Collected data:
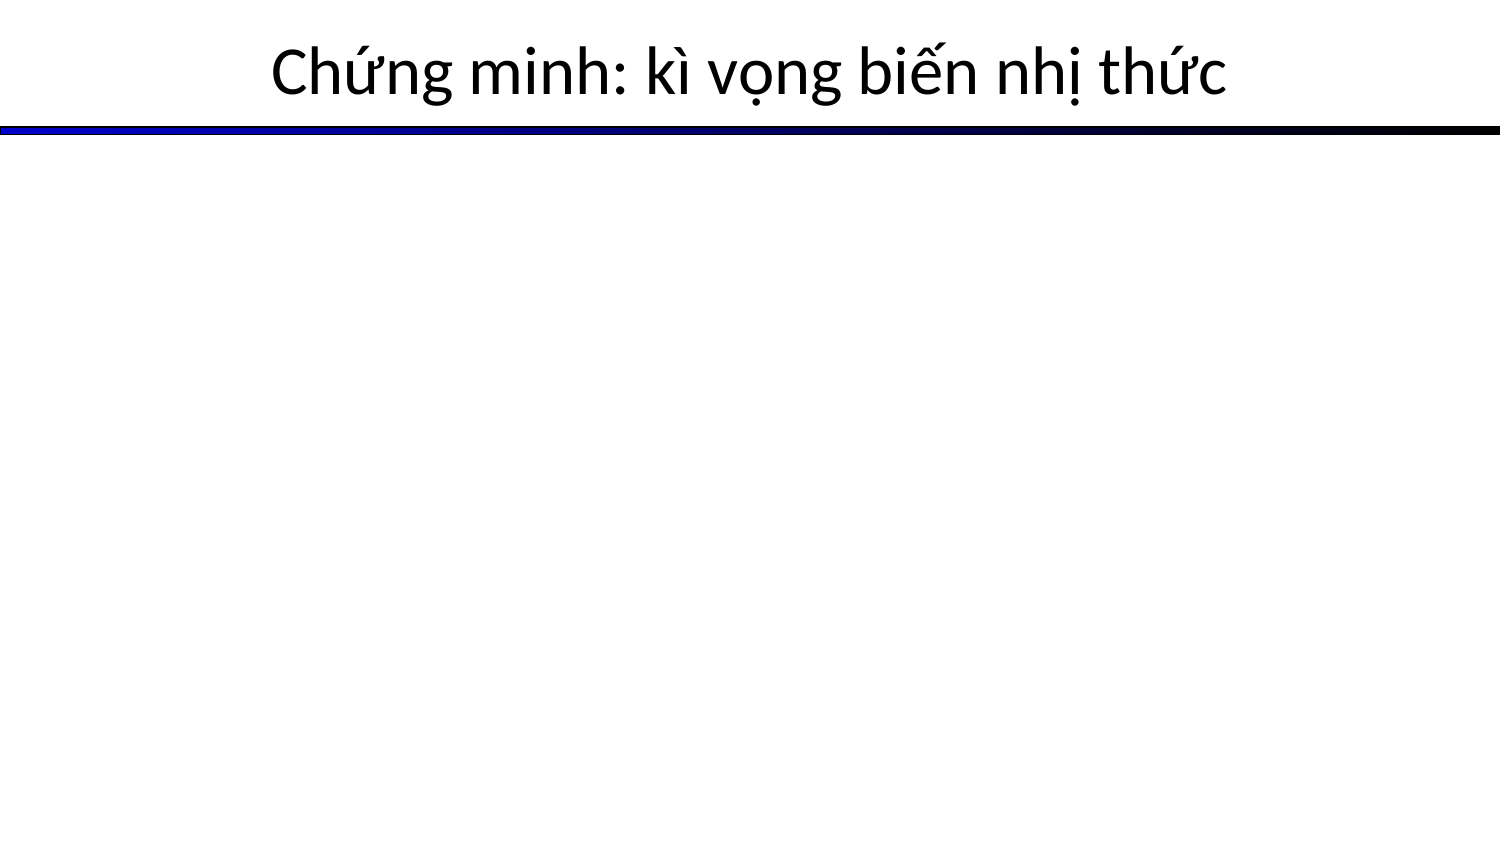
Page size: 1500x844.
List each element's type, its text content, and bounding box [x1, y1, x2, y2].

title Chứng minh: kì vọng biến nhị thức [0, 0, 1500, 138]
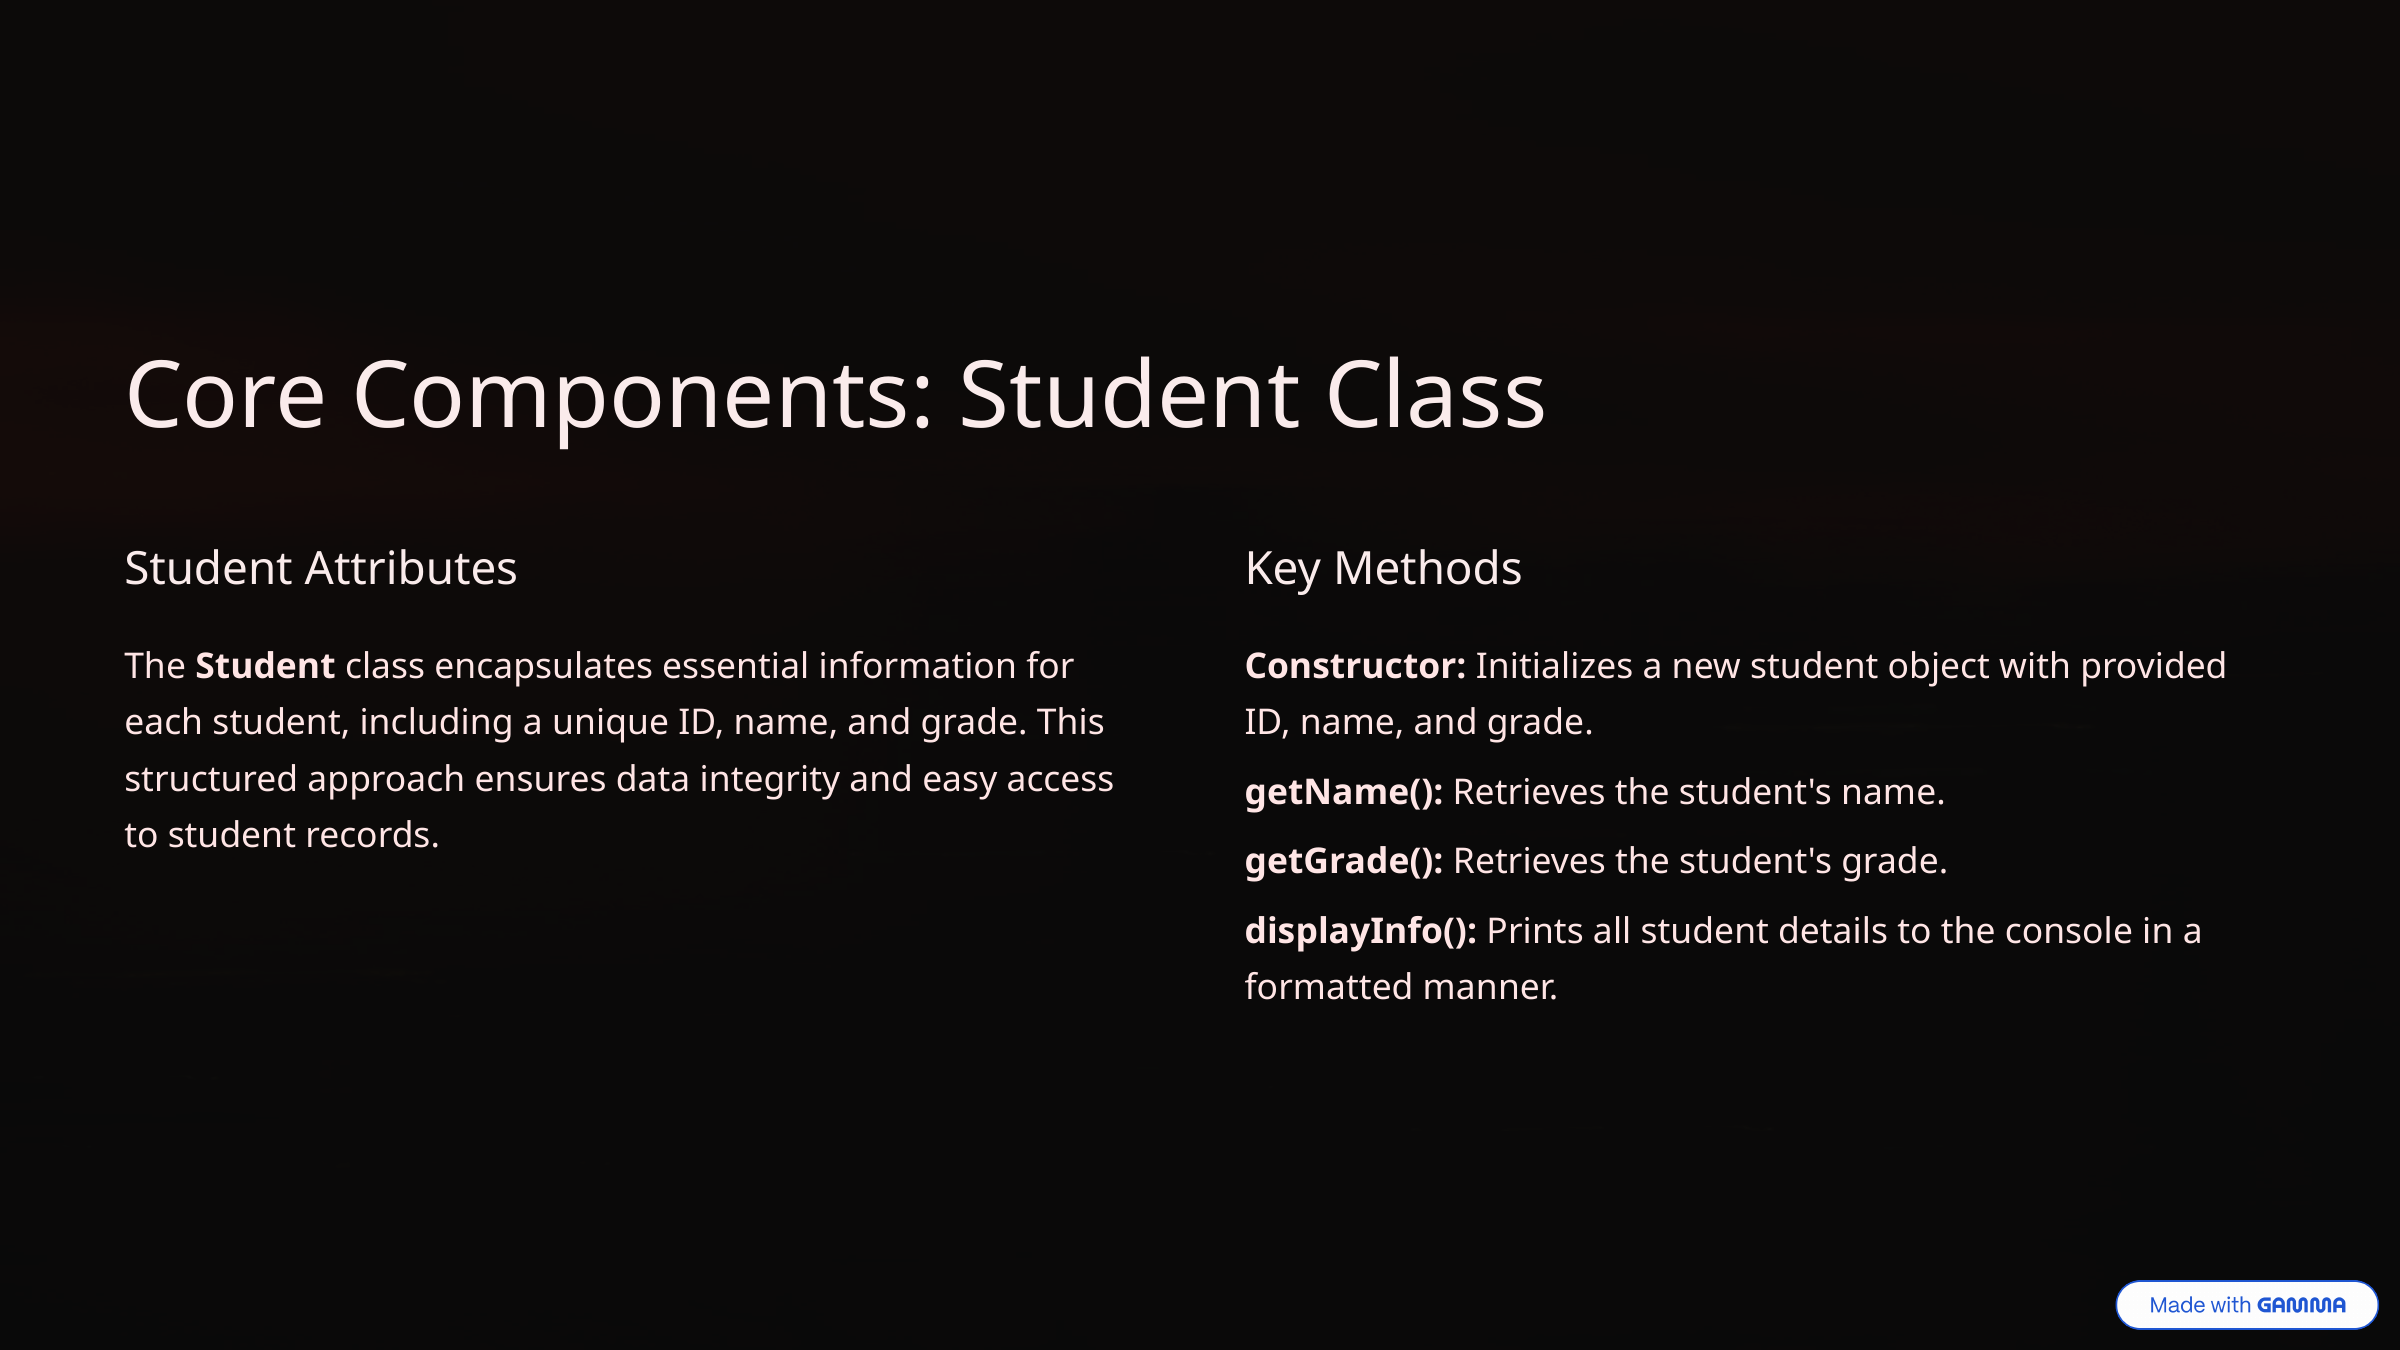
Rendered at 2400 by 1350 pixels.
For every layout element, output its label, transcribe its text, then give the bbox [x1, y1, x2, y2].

= WORK ORDER =
Extract only the lines from the one that contains "List each element's" through the end of the records, inclusive, and omit every picture.

= WRITTEN RESPONSE =
List each element's type, its text content, and bounding box [x1, y1, x2, y2].

title Chứng minh: kì vọng biến nhị thức [0, 0, 1500, 138]
Rendered at 2400 by 1350 pixels.
For every layout element, output its label, transcribe its text, then give the bbox [x1, y1, x2, y2].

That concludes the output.